Depois disso, a separação deles foi inevitável. Capitolina e Ezequiel foram embora para a Suiça. Ainda se correspondiam por cartas e Bento as respondia, entretanto nunca mais quis vê-la. Anos mais tarde, Capitu morre e Bentinho dedicou apenas uma linha do livro para anunciar sua morte (isso é o que eu chamo de guardar rancor).  Ezequiel então foi visita-lo, agora já adulto e vivido. Bento não sabia se era mesmo Ezequiel ou a própria reencarnação de Escobar. “...correu para mim. Não me mexi; era nem mais nem menos o meu antigo e jovem companheiro do seminário São José, (...) o mesmo rosto do meu amigo. Era o próprio, o exato, o verdadeiro Escobar.” (cap. 145). É como se Escobar tivesse ressurgido em cada gesto, cada riso, cada palavra, cada atitude de Ezequiel. Tanto ódio, tanto rancor não seria o tempo e a distância que amenizariam. Ainda neste encontro, desejou que Ezequiel morresse de lepra. Ezequiel morreu de febre tifoide numa viagem a Jerusalém com amigos tempos depois.

Bento Santiago encerra sua história de vida, um tanto quanto agridoce, acreditando, assim como eu, no adultério de Capitu. “E bem, qualquer que seja a solução, uma coisa fica, é e a suma das sumas, ou o resto dos restos, a saber, que a minha primeira amiga e o meu maior amigo, tão extremosos ambos e tão queridos também, quis o destino que acabassem juntando-se e enganando-me... A terra lhes seja leve!” (último parágrafo do livro).  Dom Casmurro foi lançado em 1900. Machado morreu em 1908. Nenhum crítico nesses oito anos jamais ousou negar o adultério de Capitu.

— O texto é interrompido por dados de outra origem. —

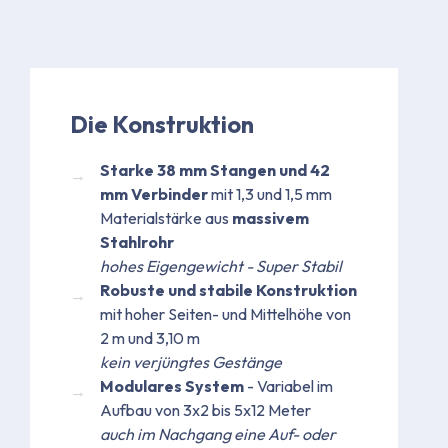
Die Konstruktion
Starke 38 mm Stangen und 42
mm Verbinder
mit 1,3 und 1,5 mm
Materialstärke aus
massivem
Stahlrohr
hohes Eigengewicht - Super Stabil
Robuste und stabile Konstruktion
mit hoher Seiten- und Mittelhöhe von
2 m und 3,10 m
kein verjüngtes Gestänge
Modulares System
- Variabel im
Aufbau von 3x2 bis 5x12 Meter
auch im Nachgang eine Auf- oder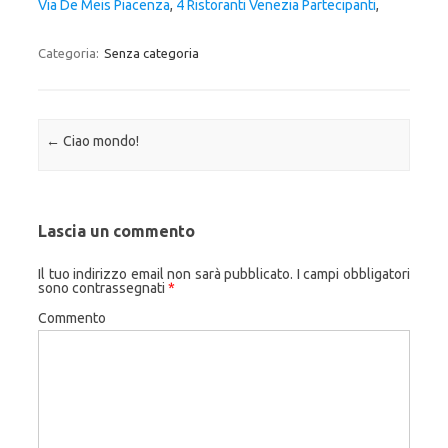
Via De Meis Piacenza
,
4 Ristoranti Venezia Partecipanti
,
Categoria:
Senza categoria
Navigazione articolo
←
Ciao mondo!
Lascia un commento
Il tuo indirizzo email non sarà pubblicato.
I campi obbligatori
sono contrassegnati
*
Commento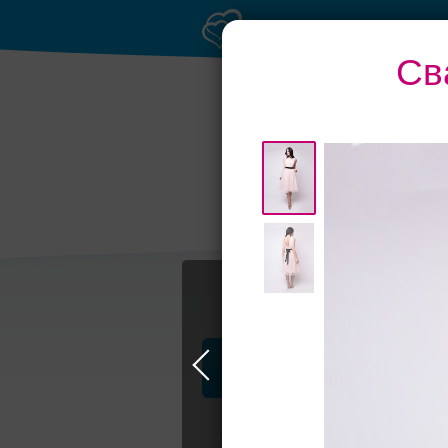
Св
Профессионалы и услуги
Свадьба в Москве
Свадебные плать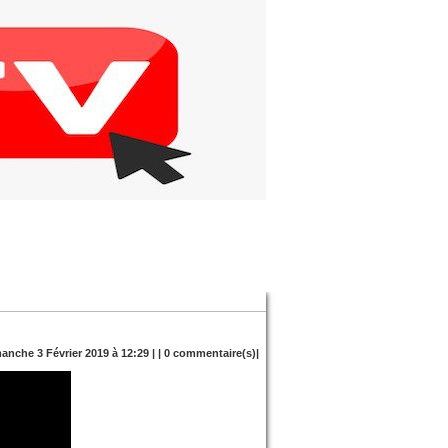
manche 3 Février 2019 à 12:29 | |
0
commentaire(s)|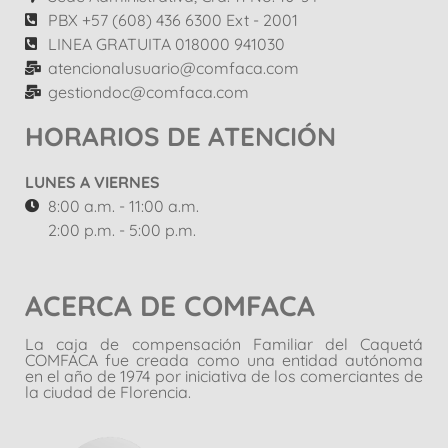
PBX +57 (608) 436 6300 Ext - 2001
LINEA GRATUITA 018000 941030
atencionalusuario@comfaca.com
gestiondoc@comfaca.com
HORARIOS DE ATENCIÓN
LUNES A VIERNES
8:00 a.m. - 11:00 a.m.
2:00 p.m. - 5:00 p.m.
ACERCA DE COMFACA
La caja de compensación Familiar del Caquetá
COMFACA fue creada como una entidad autónoma
en el año de 1974 por iniciativa de los comerciantes de
la ciudad de Florencia.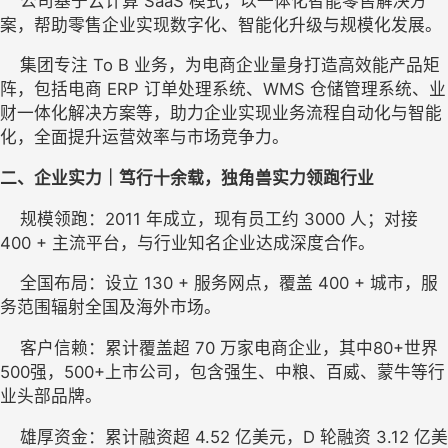
    公司基于云计算 SaaS 模式，以一体化智能零售解决方
案，帮助零售企业实现数字化、智能化升级与规模化发展。
    集团专注 To B 业务，为电商企业量身打造高效能产品矩
阵，包括电商 ERP 订单处理系统、WMS 仓储管理系统、业
财一体化解决方案等，助力企业实现业务流程自动化与智能
化，全面提升运营效率与市场竞争力。
二、企业实力｜
笃行十余载
，独角兽实力领跑行业
    规模领跑：2011 年成立，现有员工约 3000 人；对接 
400 + 主流平台，与行业知名企业达成深度合作。
    全国布局：设立 130 + 服务网点，覆盖 400 + 城市，服
务范围辐射全国及海外市场。
    客户信赖：累计
覆盖
超 70 万家电商企业，
其中
80+世界
500强，500+上市公司
，
包含强生、中粮、百威、蒙牛等行
业头部品牌。
    雄厚资金：累计融资超 4.52 亿美元，D 轮融资 3.12 亿美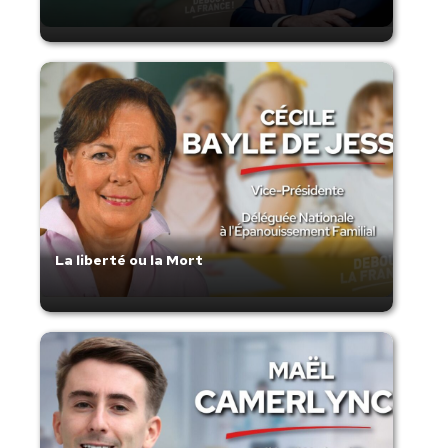
La liberté ou la Mort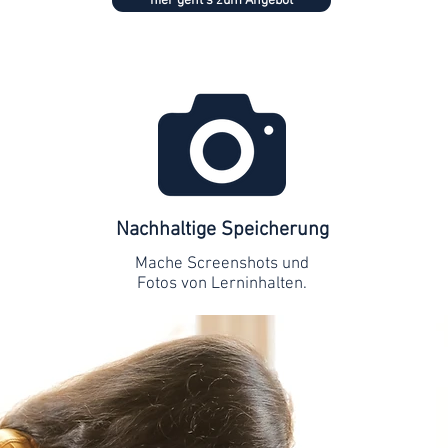
hier geht's zum Angebot
Nachhaltige Speicherung
Mache Screenshots und
Fotos von Lerninhalten.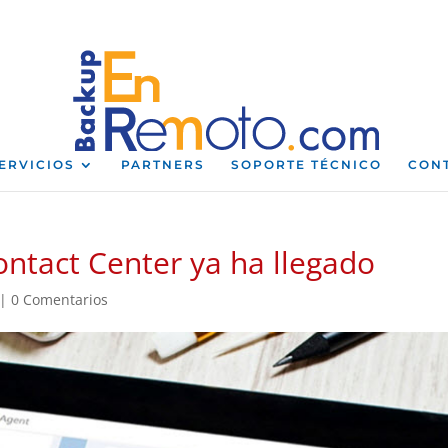
ERVICIOS
PARTNERS
SOPORTE TÉCNICO
CON
ontact Center ya ha llegado
|
0 Comentarios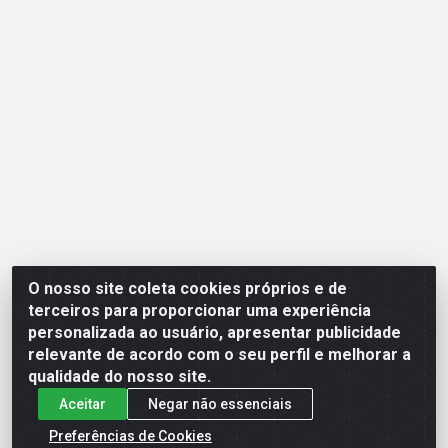
O nosso site coleta cookies próprios e de
Opção Atacadista - Setor De Industria Qi 21 Lt 23 A 41,
terceiros para proporcionar uma experiência
SN - Setor Industrial (Ceilândia), Brasília/DF - CEP
personalizada ao usuário, apresentar publicidade
72265-210 - CNPJ 17.244.285/0001-09
relevante de acordo com o seu perfil e melhorar a
qualidade do nosso site.
Aceitar
Negar não essenciais
Preferências de Cookies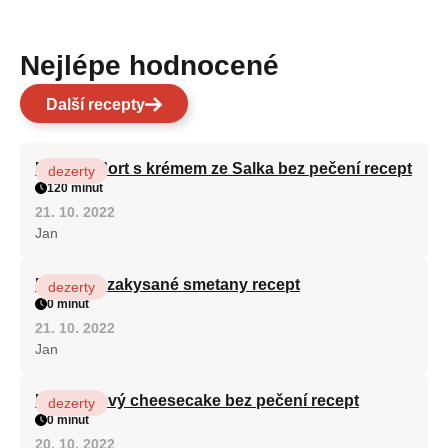
Nejlépe hodnocené
Další recepty
Patrový dort s krémem ze Salka bez pečení recept
dezerty
120 minut
21. 10. 2022
Jan
Fánky ze zakysané smetany recept
dezerty
0 minut
21. 10. 2022
Jan
Karamelový cheesecake bez pečení recept
dezerty
0 minut
20. 10. 2022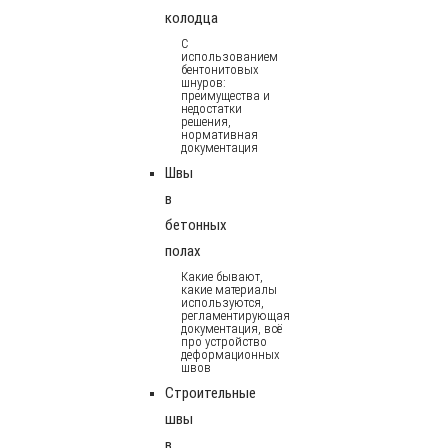
колодца
С
использованием
бентонитовых
шнуров:
преимущества и
недостатки
решения,
нормативная
документация
Швы
в
бетонных
полах
Какие бывают,
какие материалы
используются,
регламентирующая
документация, всё
про устройство
деформационных
швов
Строительные
швы
в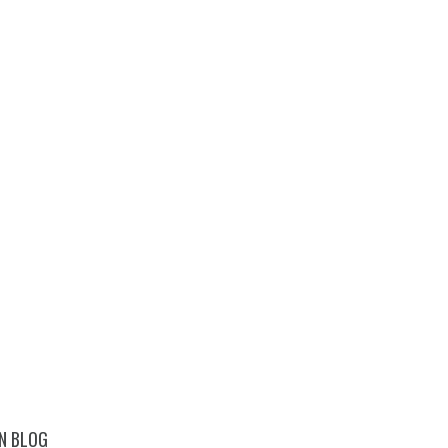
N BLOG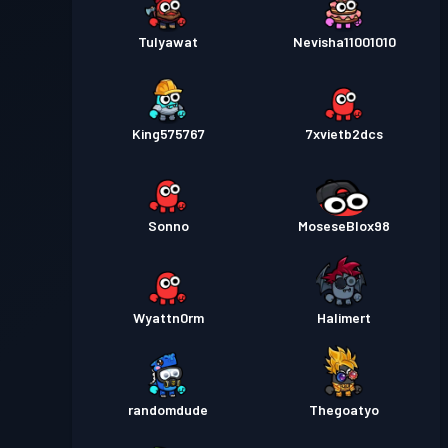
Tulyawat
Nevisha11001010
King575767
7xvietb2dcs
Sonno
MoseseBlox98
Wyattn0rm
Halimert
randomdude
Thegoatyo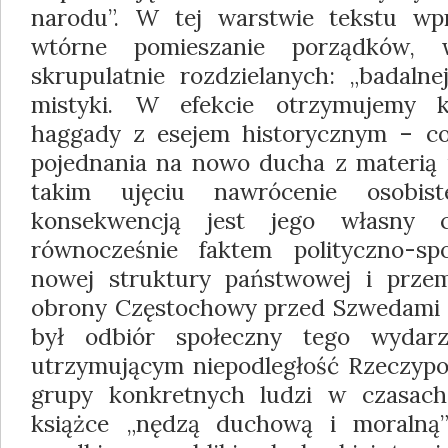
narodu”. W tej warstwie tekstu wp
wtórne pomieszanie porządków, 
skrupulatnie rozdzielanych: „badalne
mistyki. W efekcie otrzymujemy k
haggady z esejem historycznym – co
pojednania na nowo ducha z materią
takim ujęciu nawrócenie osobis
konsekwencją jest jego własny 
równocześnie faktem polityczno-sp
nowej struktury państwowej i przem
obrony Częstochowy przed Szwedami – 
był odbiór społeczny tego wydar
utrzymującym niepodległość Rzeczyposp
grupy konkretnych ludzi w czasac
książce „nędzą duchową i moralną” 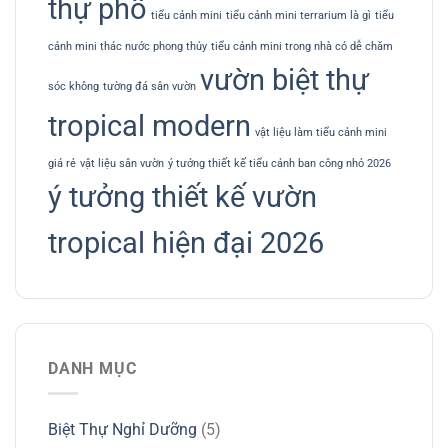
thự phố
tiểu cảnh mini
tiểu cảnh mini terrarium là gì
tiểu
cảnh mini thác nước phong thủy
tiểu cảnh mini trong nhà có dễ chăm
vườn biệt thự
sóc không
tường đá sân vườn
tropical modern
vật liệu làm tiểu cảnh mini
giá rẻ
vật liệu sân vườn
ý tưởng thiết kế tiểu cảnh ban công nhỏ 2026
ý tưởng thiết kế vườn
tropical hiện đại 2026
DANH MỤC
Biệt Thự Nghỉ Dưỡng
(5)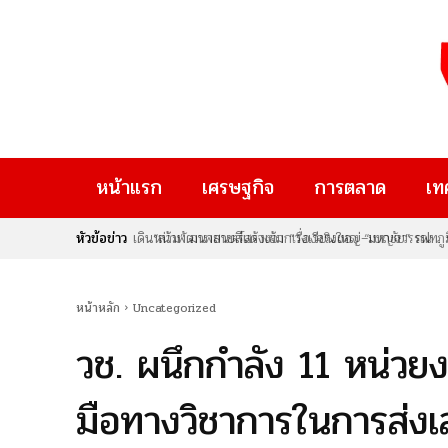
หน้าแรก
เศรษฐกิจ
การตลาด
เท
หัวข้อข่าว
“ล่าม” ภาพยนตร์สร้างจากเรื่องจริงของ “เบญจวรรณ ภูมิแส
ผู้คน
หน้าหลัก
Uncategorized
วช. ผนึกกำลัง 11 หน่ว
มือทางวิชาการในการส่ง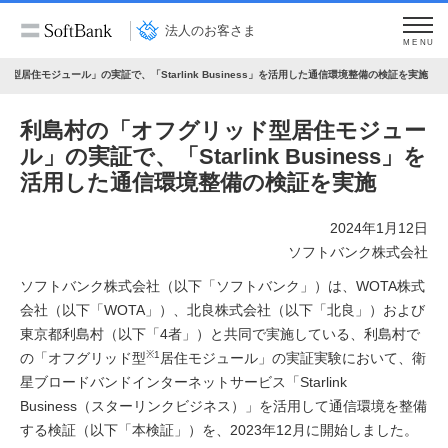
法人のお客さま
MENU
型居住モジュール」の実証で、「Starlink Business」を活用した通信環境整備の検証を実施
利島村の「オフグリッド型居住モジュー
ル」の実証で、「Starlink Business」を
活用した通信環境整備の検証を実施
2024年1月12日
ソフトバンク株式会社
ソフトバンク株式会社（以下「ソフトバンク」）は、WOTA株式
会社（以下「WOTA」）、北良株式会社（以下「北良」）および
東京都利島村（以下「4者」）と共同で実施している、利島村で
※1
の「オフグリッド型
居住モジュール」の実証実験において、衛
星ブロードバンドインターネットサービス「Starlink
Business（スターリンクビジネス）」を活用して通信環境を整備
する検証（以下「本検証」）を、2023年12月に開始しました。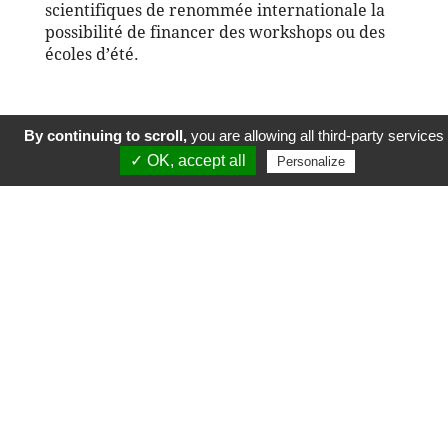
scientifiques de renommée internationale la
possibilité de financer des workshops ou des
écoles d’été.
By continuing to scroll,
you are allowing all third-party services
✓ OK, accept all
Histoire suivante
Personalize
© École polytechnique 2019. Tous droits
réservés.
Mentions légales
Espace presse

Então por que agora deveríamos?

Considerações finais:
Confesso! Confesso que todas as tentativas de justificar a culpa de Capitolina são passíveis de falhas. Apesar de ficar envolvida com a trama, a ponto de enxergar com olhos de Bentinho, há possibilidades maiores de Bento Santiago ter pirado do meio da história pra lá.  Hehe.

Realmente, não dá pra confiar extremamente nas justificativas evasivas de Bentinho. De tanto desconfiar, acreditou nas próprias cismas. Seu erro maior foi não ter investigado melhor o que o afligia desde a juventude, não procurar a verdade e ouvir a versão de Capitu para continuar uma relação sólida e feliz com sua amada. Se deixou levar pelo ciúme doentio, pelas picuinhas de José Dias, pelas coincidências (ainda que muiiito suspeitas) sobre a aparência de Ezequiel.

Deve-se levar em consideração também quando o romance foi escrito. Machado de Assis escreveu Dom Casmurro no final do século XIX, época em que havia ainda muito preconceito contra a mulher. Além disso, Bento é narrador, personagem, o “traído”, o coitado, o principal do romance impressionista (mas também pode ser cínico, obcecado e louco); ou seja, só há uma versão de toda a história, a de Bento Santiago. Justo? Não. Mas o realismo com que detalhou cada momento torna a obra atraente, aberta para tantas interpretações que essa minha, por exemplo, mil irão concordar e um milhão discordará. Certamente há outras justificativas convincentes para provar o contrario do que eu escrevi, além dessas citadas agora. Entretanto, isso ficará para uma próxima conversa. Mas de uma coisa não iremos divergir: a GENIALIDADE DO AUTOR.